The BUILD Health Challenge welcomes 19 new communities that will embark on a two-year endeavor to transform health locally.
Funder resources totaling $8 million will support multi-sector local partnerships in each community aimed at addressing a variety of upstream factors such as transportation planning, quality of housing, and workplace tobacco policies to improve community health. In addition, each community selected has identified local hospital partners that will collectively add more than $5 million in both monetary and in-kind support to the project.
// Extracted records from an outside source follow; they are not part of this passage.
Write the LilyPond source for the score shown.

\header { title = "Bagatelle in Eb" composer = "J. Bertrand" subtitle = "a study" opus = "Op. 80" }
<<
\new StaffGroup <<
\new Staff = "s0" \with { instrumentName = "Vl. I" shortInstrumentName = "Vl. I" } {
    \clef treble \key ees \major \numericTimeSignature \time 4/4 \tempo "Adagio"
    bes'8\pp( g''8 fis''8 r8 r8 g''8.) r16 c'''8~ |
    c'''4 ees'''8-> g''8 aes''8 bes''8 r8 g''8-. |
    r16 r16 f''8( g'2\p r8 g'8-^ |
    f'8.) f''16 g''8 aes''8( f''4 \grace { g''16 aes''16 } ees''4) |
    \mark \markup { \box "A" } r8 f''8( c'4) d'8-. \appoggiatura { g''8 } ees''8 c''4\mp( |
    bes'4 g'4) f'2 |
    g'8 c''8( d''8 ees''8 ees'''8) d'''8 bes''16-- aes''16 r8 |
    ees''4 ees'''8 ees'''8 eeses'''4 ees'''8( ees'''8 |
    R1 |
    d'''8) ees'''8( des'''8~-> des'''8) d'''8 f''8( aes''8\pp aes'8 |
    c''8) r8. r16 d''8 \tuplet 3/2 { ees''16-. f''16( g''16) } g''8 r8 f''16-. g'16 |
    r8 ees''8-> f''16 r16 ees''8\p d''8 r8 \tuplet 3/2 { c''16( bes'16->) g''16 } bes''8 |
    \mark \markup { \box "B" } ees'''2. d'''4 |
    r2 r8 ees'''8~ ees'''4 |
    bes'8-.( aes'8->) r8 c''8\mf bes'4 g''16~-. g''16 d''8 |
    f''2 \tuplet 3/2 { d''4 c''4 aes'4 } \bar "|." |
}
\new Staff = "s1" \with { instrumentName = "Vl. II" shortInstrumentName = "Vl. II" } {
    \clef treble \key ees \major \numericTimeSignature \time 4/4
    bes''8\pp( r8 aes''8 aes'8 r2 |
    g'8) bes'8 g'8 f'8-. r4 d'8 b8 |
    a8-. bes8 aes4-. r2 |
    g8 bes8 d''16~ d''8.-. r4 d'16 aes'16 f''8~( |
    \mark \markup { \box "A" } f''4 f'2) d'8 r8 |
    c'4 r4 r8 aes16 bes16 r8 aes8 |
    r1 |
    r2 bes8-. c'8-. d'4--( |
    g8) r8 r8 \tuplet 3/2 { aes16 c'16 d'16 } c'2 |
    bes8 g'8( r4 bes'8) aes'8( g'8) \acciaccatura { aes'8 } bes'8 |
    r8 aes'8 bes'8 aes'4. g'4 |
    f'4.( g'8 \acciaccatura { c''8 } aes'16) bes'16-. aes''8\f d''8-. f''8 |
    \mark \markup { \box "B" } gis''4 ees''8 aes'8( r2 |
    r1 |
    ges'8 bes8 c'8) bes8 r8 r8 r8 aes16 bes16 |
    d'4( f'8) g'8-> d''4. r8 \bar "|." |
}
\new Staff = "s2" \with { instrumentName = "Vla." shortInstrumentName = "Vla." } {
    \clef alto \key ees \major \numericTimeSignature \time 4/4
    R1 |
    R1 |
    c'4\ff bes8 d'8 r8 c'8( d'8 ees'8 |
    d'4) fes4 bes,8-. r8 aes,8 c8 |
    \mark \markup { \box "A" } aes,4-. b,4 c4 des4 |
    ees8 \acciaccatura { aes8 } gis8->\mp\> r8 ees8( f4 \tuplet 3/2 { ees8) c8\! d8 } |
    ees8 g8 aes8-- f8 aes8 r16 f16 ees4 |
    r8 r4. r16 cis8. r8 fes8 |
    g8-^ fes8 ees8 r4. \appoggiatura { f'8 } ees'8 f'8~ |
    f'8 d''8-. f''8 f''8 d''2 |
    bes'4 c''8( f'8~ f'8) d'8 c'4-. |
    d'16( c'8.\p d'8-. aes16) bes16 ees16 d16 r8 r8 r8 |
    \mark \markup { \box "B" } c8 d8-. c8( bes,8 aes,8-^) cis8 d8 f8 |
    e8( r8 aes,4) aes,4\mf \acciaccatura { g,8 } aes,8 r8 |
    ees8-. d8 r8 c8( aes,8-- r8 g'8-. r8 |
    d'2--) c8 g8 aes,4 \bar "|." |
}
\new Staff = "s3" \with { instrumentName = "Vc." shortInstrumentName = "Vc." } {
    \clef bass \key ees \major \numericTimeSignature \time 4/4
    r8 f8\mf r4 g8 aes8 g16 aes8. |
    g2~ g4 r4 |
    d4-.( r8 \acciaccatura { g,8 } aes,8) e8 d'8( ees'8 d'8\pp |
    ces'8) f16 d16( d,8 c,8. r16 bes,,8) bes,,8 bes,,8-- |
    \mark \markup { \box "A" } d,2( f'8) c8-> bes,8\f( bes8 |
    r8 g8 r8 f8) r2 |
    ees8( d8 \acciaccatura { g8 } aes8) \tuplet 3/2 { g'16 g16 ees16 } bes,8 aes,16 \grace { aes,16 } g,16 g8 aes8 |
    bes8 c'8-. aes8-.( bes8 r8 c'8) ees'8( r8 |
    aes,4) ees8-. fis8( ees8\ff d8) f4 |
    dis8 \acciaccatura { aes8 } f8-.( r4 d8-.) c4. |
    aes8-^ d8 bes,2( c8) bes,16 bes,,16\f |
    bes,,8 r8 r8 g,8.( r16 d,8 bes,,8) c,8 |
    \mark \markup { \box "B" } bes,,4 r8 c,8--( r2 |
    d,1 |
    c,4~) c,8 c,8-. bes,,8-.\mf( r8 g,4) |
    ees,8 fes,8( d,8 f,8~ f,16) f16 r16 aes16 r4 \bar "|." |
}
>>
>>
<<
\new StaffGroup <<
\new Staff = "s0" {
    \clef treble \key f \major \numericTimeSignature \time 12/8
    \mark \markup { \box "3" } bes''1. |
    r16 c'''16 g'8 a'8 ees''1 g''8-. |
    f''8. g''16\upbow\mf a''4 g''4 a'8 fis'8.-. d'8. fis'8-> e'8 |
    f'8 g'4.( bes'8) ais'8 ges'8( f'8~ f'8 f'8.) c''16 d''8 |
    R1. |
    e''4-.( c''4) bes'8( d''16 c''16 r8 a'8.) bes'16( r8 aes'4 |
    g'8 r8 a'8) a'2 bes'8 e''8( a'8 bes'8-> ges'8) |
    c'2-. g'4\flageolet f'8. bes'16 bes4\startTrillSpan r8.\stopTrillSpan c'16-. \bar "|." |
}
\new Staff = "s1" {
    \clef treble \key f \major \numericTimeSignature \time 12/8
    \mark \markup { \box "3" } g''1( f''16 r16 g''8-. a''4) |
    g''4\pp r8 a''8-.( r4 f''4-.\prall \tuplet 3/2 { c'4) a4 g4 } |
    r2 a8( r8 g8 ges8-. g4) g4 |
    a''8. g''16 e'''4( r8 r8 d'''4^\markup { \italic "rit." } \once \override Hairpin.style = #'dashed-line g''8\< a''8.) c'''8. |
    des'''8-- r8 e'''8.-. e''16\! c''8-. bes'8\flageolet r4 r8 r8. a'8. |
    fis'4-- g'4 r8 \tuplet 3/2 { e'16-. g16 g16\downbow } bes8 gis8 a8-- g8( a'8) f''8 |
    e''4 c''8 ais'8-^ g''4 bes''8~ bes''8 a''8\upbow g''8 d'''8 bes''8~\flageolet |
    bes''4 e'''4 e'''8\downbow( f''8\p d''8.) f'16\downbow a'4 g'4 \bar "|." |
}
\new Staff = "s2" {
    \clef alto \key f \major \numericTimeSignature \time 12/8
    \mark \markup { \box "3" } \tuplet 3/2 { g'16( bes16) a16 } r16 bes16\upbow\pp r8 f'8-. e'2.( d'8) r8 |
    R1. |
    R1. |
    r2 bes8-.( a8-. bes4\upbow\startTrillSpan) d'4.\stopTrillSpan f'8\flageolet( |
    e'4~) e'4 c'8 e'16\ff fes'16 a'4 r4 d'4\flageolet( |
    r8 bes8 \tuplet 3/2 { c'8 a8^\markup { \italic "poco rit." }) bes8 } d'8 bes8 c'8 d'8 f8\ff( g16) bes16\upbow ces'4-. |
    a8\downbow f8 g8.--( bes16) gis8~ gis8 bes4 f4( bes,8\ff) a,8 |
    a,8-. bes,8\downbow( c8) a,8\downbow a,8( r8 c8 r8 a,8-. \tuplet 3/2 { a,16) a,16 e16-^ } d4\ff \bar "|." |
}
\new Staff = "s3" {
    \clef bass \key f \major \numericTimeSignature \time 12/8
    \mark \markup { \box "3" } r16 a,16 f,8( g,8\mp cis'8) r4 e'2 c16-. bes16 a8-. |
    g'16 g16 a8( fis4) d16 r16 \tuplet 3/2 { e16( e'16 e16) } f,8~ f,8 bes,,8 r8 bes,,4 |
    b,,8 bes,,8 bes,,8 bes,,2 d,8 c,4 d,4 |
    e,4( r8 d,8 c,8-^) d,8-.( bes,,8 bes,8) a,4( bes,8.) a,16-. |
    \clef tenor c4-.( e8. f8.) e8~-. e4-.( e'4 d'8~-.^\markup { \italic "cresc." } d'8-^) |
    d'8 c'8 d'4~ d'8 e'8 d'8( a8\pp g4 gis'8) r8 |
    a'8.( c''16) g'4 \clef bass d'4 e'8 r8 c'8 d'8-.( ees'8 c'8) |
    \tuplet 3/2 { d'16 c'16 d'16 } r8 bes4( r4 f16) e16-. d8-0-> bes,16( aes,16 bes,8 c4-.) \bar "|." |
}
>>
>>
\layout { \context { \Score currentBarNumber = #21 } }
The communities selected are:
- Avondale Children Thrive (Cincinnati, OH) – Children’s health
- Bridging Health and Safety in Near Northside (Houston, TX) – Safe communities
- BUILD Health Aurora (Aurora, CO) – Children’s health
- Building Uplifted Families (Charlotte, NC) – Safe communities
- Cleveland Healthy Home Data Collaborative (Cleveland, OH) – Healthy housing
- Collaborative Cottage Grove (Greensboro, NC) – Community revitalization
- Developing a Community-Driven Health Equity Data System to Enhance Resident Mobility (New Orleans, LA) – Transportation
- FLOURISH St. Louis: Improving Transportation Access to Help Mothers and Babies Thrive (St. Louis, MO) – Maternal and child health
- Forward, Franklin (Franklin Borough, NJ) – Safe communities
- Healthy Homes Des Moines (Des Moines, IA) – Healthy housing
- Healthy Together Medical-Legal Partnership for Improving Asthma in Southeast DC (Washington, DC) – Medical-legal
- Home Preservation Initiative for Healthy Living (Philadelphia, PA) – Healthy housing
- New Brunswick Healthy Housing Collaborative (New Brunswick, NJ) – Healthy housing
- One Northside Center for Lifting Up everyBody (Pittsburgh, PA) – Safe communities
- Project Detour (Colorado Springs, CO) – Addiction
- Raising of America Partnership Boulder County (Lafayette, CO) – Children’s health
- Reducing Tobacco Use Through Innovative Data Sharing and Creative Engagement Strategies (Covington and Gallatin Counties, KY) – Tobacco control
- Transforming Breastfeeding Culture in Mississippi (Jackson, MS) – Maternal and child health
- Trenton Transformation: A Safe & Healthy Corridor (Trenton, NJ) – Community revitalization
These projects have the potential to dramatically affect the health and wellness of their communities. Over the next two years, we will be sharing learnings, outcomes, and their story here on the BUILD blog.
“Everyone in America should have the opportunity to be healthy, and achieving this vision requires moving beyond prescriptions and pills—to upstream social, physical, and economic influences on health,” said Emily Yu, executive director of the BUILD Health Challenge. “It’s exciting to see how organizations, residents, and those outside of traditional health spaces, are embracing a shared sense of responsibility for community health. This shift in thinking and application of bold, localized, and data-driven approaches is transforming the future of health.”
The initial cohort of BUILD Health Challenge projects, launched in 2015, included 18 community partnerships. Already the project has yielded highly promising approaches such as home remodeling to improve indoor air quality and control childhood asthma; leveraging data to better understand patient needs and behaviors beyond the clinical setting to promote healthy lifestyles; reimagining food supply and distribution channels in communities to address food insecurity, and more.
“With health systems increasingly assuming financial risk for preventable admissions, our member organizations are seeking the best-practice playbook for collaborations to address community health factors. That is why we are all so excited about the new cohort of communities that will discover and create more BUILD breakthroughs,” said Robert Musslewhite, Chairman and CEO at The Advisory Board Company, one of the 12 BUILD Health Challenge funders.
The BUILD Health Challenge is made possible with the support of: The Advisory Board Company, the Blue Cross and Blue Shield of North Carolina Foundation, the Colorado Health Foundation, the de Beaumont Foundation, the Episcopal Health Foundation, Interact for Health, The Kresge Foundation, Mid-Iowa Health Foundation, New Jersey Health Initiatives, Robert Wood Johnson Foundation, Telligen Community Initiative, and W.K. Kellogg Foundation.